Activity:
Extract the lines from the beginning of the items up to and including the line containing "Sady autokosmetiky", reproducing each one word for word.

::: Exercise materials

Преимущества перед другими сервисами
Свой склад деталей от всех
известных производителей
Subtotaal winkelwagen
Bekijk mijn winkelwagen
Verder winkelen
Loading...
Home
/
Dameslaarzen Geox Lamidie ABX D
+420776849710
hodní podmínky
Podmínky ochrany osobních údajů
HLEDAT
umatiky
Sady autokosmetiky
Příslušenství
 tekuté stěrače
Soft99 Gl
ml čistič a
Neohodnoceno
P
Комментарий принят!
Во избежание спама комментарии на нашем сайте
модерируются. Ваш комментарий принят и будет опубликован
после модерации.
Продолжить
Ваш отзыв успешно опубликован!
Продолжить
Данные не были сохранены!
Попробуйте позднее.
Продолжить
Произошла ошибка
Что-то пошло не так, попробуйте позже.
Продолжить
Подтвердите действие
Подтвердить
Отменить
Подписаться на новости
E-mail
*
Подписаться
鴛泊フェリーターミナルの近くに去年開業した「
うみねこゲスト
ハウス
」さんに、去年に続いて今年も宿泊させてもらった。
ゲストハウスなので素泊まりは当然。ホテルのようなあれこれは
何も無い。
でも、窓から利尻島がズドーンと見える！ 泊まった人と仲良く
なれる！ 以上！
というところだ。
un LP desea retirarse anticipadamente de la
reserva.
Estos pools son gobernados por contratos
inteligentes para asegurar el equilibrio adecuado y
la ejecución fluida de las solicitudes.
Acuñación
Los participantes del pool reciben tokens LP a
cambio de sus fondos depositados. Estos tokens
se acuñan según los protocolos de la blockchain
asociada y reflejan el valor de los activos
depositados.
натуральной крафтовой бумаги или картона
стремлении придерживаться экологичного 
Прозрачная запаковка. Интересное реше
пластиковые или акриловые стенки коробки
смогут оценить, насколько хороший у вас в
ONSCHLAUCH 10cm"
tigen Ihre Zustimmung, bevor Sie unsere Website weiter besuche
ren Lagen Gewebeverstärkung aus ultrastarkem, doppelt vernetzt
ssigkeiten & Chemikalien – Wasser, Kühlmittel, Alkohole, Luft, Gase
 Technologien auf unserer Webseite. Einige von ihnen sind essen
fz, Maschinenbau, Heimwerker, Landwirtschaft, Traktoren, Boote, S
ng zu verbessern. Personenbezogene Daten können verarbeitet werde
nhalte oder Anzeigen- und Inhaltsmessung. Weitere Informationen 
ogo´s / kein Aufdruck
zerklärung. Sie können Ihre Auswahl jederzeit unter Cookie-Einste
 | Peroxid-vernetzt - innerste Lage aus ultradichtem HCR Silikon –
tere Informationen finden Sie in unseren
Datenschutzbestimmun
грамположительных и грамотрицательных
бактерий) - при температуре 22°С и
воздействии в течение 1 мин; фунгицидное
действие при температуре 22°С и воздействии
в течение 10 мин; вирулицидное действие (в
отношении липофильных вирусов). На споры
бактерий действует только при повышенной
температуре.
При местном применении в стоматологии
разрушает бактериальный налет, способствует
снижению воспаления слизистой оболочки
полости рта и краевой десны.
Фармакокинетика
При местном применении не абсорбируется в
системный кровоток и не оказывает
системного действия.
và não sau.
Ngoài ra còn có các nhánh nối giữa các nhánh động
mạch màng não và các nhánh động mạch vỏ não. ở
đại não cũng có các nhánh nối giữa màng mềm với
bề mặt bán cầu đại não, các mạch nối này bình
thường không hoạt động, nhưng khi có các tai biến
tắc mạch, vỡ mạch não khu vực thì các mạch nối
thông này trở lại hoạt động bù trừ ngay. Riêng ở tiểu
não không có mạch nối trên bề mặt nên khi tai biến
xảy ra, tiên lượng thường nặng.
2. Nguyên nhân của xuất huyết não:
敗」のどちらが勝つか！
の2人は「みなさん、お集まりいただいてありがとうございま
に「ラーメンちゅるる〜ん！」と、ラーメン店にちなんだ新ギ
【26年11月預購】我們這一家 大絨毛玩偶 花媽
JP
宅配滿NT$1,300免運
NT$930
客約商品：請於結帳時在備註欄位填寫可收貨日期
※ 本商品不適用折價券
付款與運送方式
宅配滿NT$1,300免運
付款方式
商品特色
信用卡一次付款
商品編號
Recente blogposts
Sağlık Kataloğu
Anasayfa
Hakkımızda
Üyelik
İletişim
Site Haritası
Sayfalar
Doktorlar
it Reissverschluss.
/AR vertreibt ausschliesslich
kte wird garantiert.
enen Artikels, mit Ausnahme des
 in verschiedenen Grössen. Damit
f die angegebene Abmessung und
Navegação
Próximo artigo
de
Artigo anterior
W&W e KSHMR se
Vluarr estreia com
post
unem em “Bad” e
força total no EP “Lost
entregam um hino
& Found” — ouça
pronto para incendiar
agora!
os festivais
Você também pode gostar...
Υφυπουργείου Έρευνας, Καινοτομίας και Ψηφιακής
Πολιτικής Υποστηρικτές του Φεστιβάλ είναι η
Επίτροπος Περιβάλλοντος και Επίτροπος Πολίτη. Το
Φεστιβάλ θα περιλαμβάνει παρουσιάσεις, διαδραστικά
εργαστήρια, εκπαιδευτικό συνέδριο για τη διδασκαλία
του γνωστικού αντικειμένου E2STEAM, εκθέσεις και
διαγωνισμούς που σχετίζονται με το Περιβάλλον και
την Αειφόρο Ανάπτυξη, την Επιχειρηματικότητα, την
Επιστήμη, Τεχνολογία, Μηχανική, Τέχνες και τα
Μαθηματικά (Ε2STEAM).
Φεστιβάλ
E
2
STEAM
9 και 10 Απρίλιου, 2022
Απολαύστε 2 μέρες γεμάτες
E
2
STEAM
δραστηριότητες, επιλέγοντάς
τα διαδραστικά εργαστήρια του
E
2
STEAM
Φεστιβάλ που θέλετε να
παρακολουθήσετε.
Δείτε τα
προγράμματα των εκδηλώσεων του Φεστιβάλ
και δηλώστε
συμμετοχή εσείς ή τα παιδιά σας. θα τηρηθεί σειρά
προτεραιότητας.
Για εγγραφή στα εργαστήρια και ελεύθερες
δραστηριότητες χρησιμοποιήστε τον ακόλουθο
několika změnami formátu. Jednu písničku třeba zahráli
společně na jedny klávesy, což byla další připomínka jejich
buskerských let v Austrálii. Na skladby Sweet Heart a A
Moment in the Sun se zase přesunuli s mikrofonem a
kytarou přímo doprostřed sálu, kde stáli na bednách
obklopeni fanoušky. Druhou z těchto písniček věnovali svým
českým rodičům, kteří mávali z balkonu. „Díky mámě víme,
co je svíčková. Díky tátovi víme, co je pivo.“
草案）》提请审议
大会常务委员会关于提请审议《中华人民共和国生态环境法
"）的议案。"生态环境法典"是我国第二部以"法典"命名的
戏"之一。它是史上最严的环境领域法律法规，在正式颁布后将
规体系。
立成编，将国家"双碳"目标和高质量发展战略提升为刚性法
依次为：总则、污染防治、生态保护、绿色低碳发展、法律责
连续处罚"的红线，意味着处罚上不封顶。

::::::

Output of the exercise:
Преимущества перед другими сервисами
Свой склад деталей от всех
известных производителей
Subtotaal winkelwagen
Bekijk mijn winkelwagen
Verder winkelen
Loading...
Home
/
Dameslaarzen Geox Lamidie ABX D
+420776849710
hodní podmínky
Podmínky ochrany osobních údajů
HLEDAT
umatiky
Sady autokosmetiky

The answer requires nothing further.